Na noite de terça (3), um carro-bomba explodiu na ultraprotegida área onde mora o ministro da Defesa afegão, Bismillah Mohammadi. Ele não foi atingido, mas oito pessoas morreram no ataque e nas quatro horas de tiroteio subsequentes, em ação que foi reivindicada pelo Taleban.
Mais três pessoas foram feridas nesta quarta (4/8), quando uma bomba explodiu perto da Diretoria Nacional de Segurança, a principal agência de inteligência do país. Os talebans ainda não assumiram a autoria, mas há pouca dúvida de seu envolvimentos.
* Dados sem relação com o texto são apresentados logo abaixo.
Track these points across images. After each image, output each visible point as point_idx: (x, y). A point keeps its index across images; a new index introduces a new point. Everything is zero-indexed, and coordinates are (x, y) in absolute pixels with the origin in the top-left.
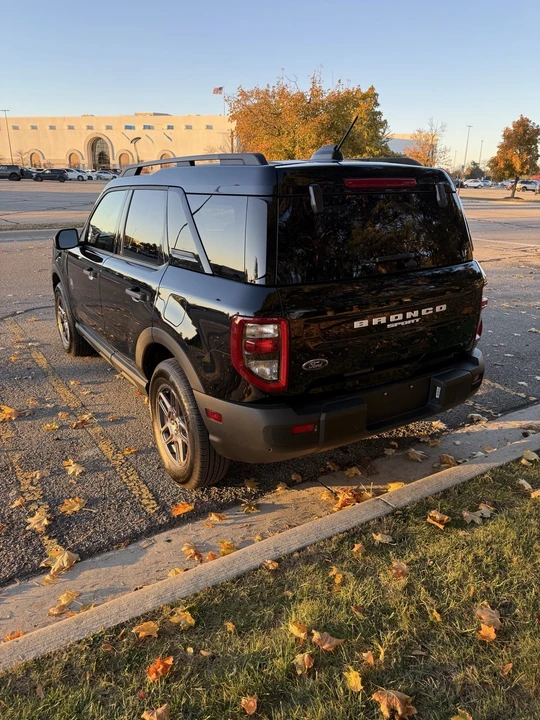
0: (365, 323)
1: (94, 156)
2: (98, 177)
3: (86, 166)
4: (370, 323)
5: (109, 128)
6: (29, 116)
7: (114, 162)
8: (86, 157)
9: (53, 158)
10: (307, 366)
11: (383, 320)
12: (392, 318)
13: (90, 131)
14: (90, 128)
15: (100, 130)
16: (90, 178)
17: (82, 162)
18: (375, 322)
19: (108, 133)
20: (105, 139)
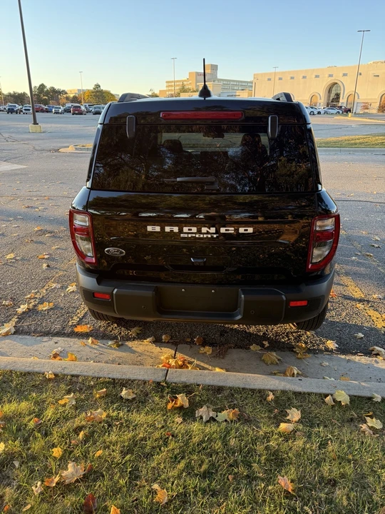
0: (158, 229)
1: (329, 97)
2: (326, 113)
3: (322, 104)
4: (163, 229)
5: (345, 75)
6: (290, 70)
7: (343, 101)
8: (323, 99)
9: (300, 98)
10: (108, 251)
11: (176, 229)
12: (186, 229)
13: (330, 78)
14: (331, 76)
15: (338, 77)
16: (319, 113)
17: (319, 101)
18: (168, 229)
19: (343, 79)
20: (340, 84)
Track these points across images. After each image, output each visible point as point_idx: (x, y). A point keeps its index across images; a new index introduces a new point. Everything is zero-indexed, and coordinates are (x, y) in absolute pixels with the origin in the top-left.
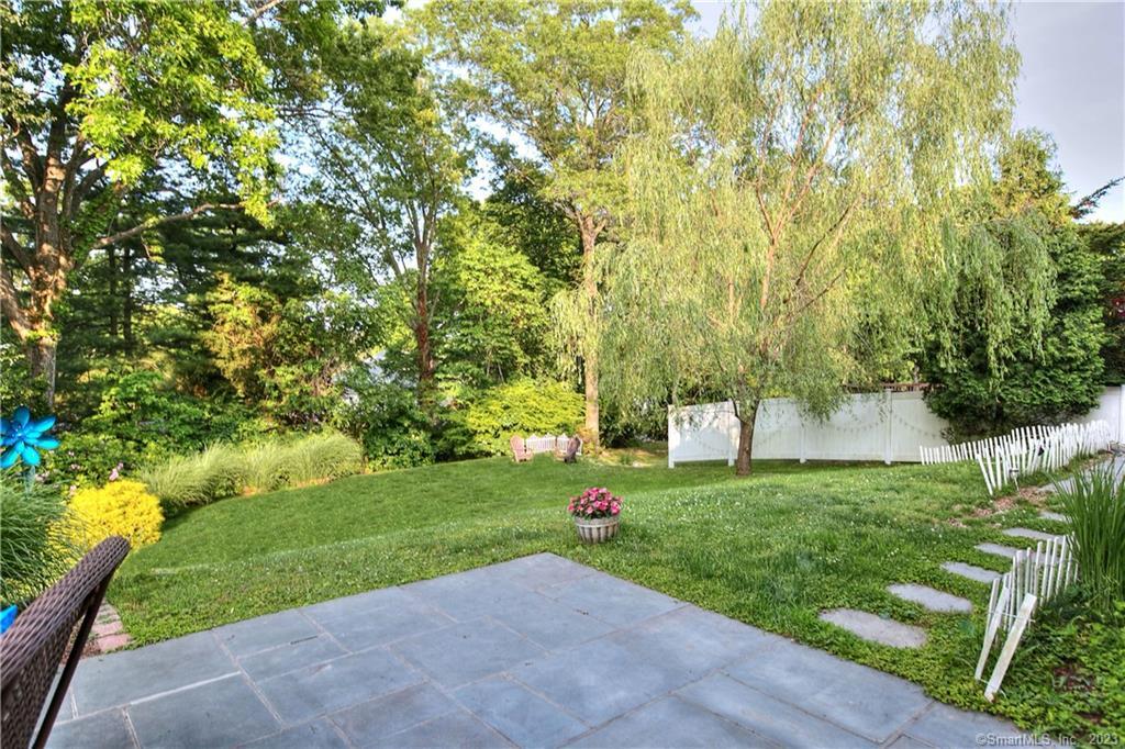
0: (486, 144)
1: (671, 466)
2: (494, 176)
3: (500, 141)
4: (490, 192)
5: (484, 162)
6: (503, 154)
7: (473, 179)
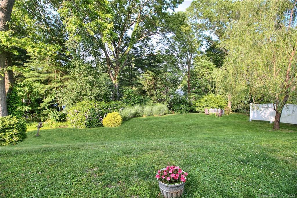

O último grande ataque na cidade ocorrera em maio, quando 55 crianças morreram em atentado contra uma escola, mas distante das áreas mais protegidas por forças de segurança.
Assim, fica tênue a esperança de que todos sentassem à mesa para acertar uma volta pactuada do grupo ao poder que reteve até ser expulso a bombas pela invasão americana de 2001, decorrente do apoio que os talebans davam à Al Qaeda quando a rede de Osama bin Laden perpetrou os ataques do 11 de setembro daquele ano.
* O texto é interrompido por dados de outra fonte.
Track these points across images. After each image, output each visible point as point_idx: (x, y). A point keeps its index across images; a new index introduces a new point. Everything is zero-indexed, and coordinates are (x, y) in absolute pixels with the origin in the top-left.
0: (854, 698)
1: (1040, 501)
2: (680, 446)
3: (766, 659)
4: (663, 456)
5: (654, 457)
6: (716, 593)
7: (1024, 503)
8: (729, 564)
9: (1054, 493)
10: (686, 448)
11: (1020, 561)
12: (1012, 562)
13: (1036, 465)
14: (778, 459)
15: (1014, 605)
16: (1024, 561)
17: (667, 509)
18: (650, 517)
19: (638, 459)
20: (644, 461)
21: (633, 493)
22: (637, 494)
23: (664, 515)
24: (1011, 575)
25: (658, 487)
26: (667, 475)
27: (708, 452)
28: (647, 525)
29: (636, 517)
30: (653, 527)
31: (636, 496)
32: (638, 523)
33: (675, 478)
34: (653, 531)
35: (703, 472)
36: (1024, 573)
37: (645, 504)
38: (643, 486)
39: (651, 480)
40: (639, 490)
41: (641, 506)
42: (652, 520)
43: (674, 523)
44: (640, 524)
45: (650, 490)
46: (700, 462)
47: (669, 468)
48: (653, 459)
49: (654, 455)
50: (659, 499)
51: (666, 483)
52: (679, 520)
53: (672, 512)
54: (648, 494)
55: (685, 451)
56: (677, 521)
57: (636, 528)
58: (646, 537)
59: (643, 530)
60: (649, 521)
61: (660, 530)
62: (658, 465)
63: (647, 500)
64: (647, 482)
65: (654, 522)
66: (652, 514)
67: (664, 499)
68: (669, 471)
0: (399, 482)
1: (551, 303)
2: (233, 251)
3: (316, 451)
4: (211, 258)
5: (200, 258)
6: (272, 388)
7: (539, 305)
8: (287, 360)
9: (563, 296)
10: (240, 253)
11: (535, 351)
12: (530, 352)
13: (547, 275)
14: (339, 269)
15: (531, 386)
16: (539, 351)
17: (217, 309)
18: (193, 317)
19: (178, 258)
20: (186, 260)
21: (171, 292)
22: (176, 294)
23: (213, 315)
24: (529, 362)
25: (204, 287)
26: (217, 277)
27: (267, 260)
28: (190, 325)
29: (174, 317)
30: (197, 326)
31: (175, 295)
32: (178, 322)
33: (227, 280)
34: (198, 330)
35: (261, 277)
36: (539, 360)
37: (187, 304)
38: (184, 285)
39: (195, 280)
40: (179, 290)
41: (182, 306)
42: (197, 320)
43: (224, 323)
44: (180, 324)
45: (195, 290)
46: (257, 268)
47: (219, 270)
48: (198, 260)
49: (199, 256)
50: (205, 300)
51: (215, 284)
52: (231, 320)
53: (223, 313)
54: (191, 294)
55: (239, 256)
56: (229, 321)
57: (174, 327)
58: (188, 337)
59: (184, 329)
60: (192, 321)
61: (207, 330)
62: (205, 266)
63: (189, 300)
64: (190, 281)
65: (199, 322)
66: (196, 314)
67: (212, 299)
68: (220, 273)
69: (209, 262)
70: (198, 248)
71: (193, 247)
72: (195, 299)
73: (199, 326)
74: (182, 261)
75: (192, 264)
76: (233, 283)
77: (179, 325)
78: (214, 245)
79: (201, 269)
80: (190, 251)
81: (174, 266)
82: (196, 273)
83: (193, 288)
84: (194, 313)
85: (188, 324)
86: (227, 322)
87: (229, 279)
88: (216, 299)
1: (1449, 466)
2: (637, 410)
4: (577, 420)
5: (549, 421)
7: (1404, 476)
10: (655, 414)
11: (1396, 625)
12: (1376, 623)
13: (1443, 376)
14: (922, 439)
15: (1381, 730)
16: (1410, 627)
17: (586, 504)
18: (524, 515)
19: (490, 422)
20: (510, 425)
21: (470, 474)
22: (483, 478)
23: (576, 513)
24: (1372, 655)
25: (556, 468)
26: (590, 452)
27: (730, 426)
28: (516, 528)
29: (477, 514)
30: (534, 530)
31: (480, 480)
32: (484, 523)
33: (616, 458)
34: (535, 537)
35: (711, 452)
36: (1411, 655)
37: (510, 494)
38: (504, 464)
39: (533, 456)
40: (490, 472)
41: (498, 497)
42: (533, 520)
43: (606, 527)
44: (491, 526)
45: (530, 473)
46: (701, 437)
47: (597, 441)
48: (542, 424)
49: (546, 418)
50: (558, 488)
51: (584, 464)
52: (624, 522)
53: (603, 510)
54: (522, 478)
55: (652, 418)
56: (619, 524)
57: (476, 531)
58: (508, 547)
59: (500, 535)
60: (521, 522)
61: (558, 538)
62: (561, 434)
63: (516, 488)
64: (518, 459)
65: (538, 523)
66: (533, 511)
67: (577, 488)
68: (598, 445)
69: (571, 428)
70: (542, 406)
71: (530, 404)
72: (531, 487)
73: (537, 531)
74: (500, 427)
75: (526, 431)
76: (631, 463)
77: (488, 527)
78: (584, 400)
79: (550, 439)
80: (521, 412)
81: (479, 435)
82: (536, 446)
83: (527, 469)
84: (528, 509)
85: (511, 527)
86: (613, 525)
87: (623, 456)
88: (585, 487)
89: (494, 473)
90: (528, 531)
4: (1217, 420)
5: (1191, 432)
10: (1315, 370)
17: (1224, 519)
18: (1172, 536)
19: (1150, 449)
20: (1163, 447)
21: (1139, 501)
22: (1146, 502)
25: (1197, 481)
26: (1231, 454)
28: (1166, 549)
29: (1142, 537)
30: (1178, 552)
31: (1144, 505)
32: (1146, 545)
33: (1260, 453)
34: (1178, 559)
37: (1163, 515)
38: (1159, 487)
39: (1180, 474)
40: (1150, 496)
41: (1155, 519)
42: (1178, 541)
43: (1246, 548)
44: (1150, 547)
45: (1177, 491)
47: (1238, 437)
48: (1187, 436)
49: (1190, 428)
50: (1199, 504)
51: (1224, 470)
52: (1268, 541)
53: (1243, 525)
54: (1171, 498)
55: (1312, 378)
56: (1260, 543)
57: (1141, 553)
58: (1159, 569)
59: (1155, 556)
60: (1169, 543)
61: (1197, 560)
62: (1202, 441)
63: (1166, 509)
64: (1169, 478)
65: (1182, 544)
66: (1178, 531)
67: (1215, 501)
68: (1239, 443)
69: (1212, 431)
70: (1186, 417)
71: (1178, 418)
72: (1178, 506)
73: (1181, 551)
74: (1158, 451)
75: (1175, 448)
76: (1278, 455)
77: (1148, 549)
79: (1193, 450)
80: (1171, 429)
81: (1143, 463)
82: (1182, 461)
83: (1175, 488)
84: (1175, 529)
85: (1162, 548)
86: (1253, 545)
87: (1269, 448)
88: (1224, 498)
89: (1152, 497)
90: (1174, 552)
Salem trabalha na diplomacia afegã há uma década, em Cabul e em missões no exterior. Antes, era professor de inglês e espanhol, e foi indicado ao emprego pelo grupo do ex-chanceler Abdullah Abdullah, figura poderosa da política afegã.
Assim como Abdullah, Salem é ligado à etnia tadjique, do norte afegão, apesar de também ter sangue pashtun, o grupo do Taleban, por parte de mãe.
Casado, pai de dois filhos, ele diz que se os talebans de fato voltarem a Cabul, não sabe o que fazer. “O visto especial americano é para quem trabalhou para eles, o que não foi meu caso”, afirmou, sobre as novas regras que visam ajudar milhares de afegãos que serviram às forças ocidentais como intérpretes e assistentes.
Sob pressão e com a sombra de Spin Boldak crescendo, o governo de Joe Biden anunciou que irá facilitar o recebimento deles como refugiados. A questão é que o processo pode durar mais de um ano e quem quiser emigrar terá de fazê-lo com recursos próprios, o que complica bastante a situação.
Ainda assim, Salem guarda alguma fé na promessa de Ghani de que Cabul não cairá e que, em seis meses, a situação estará estabilizada. Na noite de terça, ele foi um dos moradores que foram às ruas de Cabul protestar contra o Taleban, logo depois do ataque ao complexo do ministro da Defesa.
“Não sei como seria se houvesse talebans na cidade, é claro”, admite. Nos anos do Taleban, ele dava aulas particulares, visto que o ensino de línguas havia sido virtualmente banido de escolas –que não aceitavam mulheres, um dos aspectos grotescos da leitura feita pelo grupo das leis islâmicas.